Activity: Filter the entries for the string "elbow". Copy each line that has it.

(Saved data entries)
.....

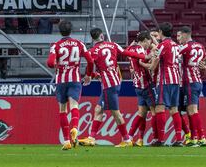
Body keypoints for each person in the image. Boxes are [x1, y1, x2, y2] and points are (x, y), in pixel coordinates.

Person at [79, 28, 150, 147]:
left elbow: (90, 66)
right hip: (115, 81)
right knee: (98, 109)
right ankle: (91, 138)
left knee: (115, 112)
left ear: (93, 39)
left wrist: (89, 75)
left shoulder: (93, 51)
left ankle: (127, 140)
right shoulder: (113, 45)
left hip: (109, 84)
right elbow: (127, 53)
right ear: (102, 36)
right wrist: (143, 56)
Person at [46, 21, 94, 150]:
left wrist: (56, 64)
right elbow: (90, 60)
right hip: (75, 79)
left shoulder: (56, 45)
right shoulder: (79, 44)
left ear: (59, 31)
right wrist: (88, 74)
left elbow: (50, 63)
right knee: (74, 106)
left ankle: (67, 140)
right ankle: (75, 128)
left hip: (61, 80)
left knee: (62, 110)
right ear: (71, 30)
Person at [150, 22, 184, 147]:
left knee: (160, 108)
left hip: (165, 80)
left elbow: (155, 64)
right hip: (176, 80)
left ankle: (160, 139)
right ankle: (179, 139)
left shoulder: (162, 45)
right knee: (174, 109)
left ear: (161, 32)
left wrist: (150, 69)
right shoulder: (176, 45)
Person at [178, 26, 206, 147]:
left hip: (189, 82)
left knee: (192, 110)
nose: (179, 38)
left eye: (180, 36)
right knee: (191, 110)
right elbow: (204, 63)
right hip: (197, 81)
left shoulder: (187, 46)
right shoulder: (201, 46)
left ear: (186, 34)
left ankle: (202, 137)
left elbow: (173, 54)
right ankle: (194, 137)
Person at [127, 31, 158, 147]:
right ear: (144, 40)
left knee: (141, 113)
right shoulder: (141, 50)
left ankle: (132, 138)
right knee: (154, 111)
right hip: (146, 84)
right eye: (148, 41)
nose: (149, 44)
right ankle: (156, 138)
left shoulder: (131, 48)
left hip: (137, 85)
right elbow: (148, 64)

.....

Written answer:
left elbow: (90, 66)
right elbow: (127, 53)
right elbow: (90, 60)
left elbow: (50, 63)
left elbow: (155, 64)
right elbow: (204, 63)
left elbow: (173, 54)
right elbow: (148, 64)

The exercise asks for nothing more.